Records from a dataset
[Start of Attachment]

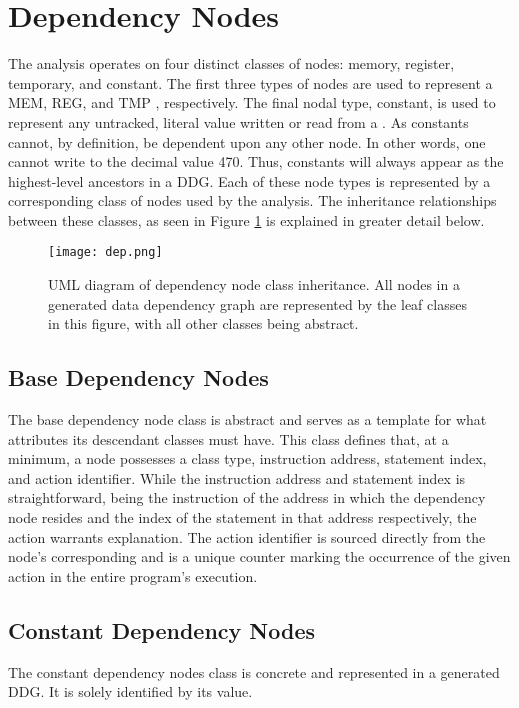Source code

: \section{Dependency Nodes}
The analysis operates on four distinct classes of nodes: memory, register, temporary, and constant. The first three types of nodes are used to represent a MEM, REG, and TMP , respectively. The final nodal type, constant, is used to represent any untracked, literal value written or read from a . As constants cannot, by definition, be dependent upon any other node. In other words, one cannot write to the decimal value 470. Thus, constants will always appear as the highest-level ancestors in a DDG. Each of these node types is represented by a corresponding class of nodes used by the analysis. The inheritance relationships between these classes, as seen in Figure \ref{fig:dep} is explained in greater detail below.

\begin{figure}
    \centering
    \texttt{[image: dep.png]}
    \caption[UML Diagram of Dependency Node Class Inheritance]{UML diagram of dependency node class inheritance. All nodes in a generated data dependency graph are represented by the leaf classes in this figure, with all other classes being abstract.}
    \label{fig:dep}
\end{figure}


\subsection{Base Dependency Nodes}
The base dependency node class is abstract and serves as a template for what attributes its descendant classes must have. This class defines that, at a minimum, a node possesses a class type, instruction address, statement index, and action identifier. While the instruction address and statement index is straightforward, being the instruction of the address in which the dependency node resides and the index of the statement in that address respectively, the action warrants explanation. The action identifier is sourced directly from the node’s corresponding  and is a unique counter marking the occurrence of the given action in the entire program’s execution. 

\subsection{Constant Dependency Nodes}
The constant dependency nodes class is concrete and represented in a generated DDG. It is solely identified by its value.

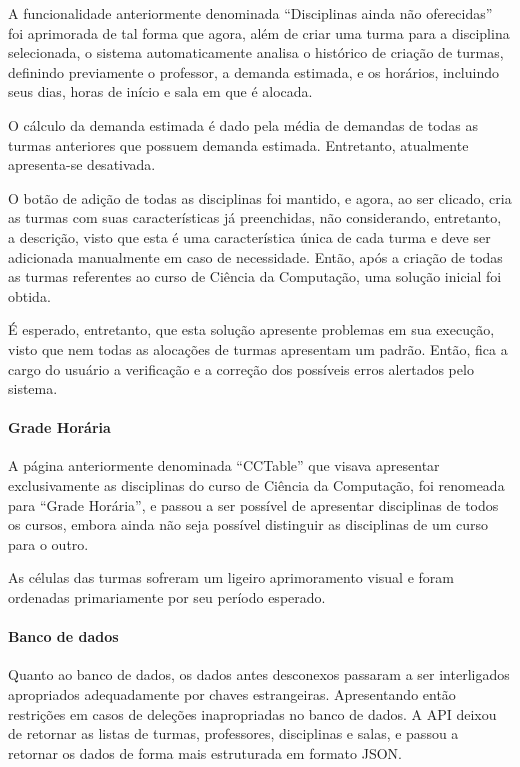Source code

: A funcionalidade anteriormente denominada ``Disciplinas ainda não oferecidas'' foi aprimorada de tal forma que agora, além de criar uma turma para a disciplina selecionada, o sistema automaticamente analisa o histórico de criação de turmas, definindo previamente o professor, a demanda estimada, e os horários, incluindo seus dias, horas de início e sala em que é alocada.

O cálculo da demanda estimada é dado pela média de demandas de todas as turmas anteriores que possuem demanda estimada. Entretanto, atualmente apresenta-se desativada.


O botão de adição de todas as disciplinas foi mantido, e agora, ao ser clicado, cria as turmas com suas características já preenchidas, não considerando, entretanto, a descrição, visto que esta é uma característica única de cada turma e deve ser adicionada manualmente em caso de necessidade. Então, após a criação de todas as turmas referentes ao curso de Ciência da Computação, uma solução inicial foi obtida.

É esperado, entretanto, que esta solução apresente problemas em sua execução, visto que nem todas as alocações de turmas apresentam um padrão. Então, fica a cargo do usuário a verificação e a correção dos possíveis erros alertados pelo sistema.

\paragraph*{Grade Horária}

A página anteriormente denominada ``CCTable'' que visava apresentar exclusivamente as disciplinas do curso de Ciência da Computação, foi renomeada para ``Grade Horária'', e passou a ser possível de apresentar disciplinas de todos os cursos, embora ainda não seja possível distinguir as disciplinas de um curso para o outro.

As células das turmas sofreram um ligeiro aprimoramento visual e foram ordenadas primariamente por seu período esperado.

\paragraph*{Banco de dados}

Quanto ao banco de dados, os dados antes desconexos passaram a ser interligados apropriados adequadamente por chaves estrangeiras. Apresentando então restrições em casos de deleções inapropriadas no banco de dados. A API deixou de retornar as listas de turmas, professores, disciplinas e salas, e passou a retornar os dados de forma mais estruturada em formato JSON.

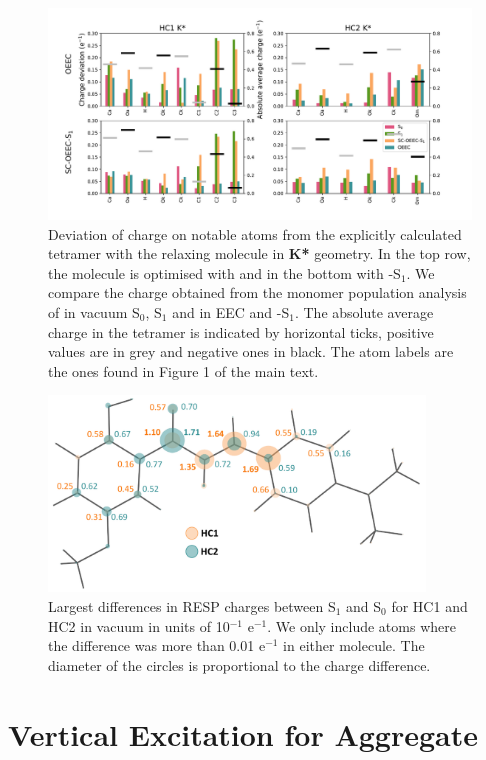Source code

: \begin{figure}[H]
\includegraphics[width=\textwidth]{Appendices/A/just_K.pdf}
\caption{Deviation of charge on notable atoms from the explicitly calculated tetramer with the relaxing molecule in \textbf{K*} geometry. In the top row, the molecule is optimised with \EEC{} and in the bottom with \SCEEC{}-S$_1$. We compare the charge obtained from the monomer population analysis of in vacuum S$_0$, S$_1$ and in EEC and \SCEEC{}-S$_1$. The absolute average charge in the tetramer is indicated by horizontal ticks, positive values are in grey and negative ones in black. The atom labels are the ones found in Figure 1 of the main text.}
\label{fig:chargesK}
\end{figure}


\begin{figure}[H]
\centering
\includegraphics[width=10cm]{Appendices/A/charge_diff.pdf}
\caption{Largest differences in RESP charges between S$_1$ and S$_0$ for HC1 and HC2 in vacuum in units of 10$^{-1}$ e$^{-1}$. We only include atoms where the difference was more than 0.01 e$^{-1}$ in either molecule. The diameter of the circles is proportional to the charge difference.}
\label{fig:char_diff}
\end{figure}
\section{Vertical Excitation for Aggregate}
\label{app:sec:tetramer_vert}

[End of Attachment]

What you have to do
The answer must be every line of the data that contains the word "paragraph".

Exercise output
\paragraph*{Grade Horária}
\paragraph*{Banco de dados}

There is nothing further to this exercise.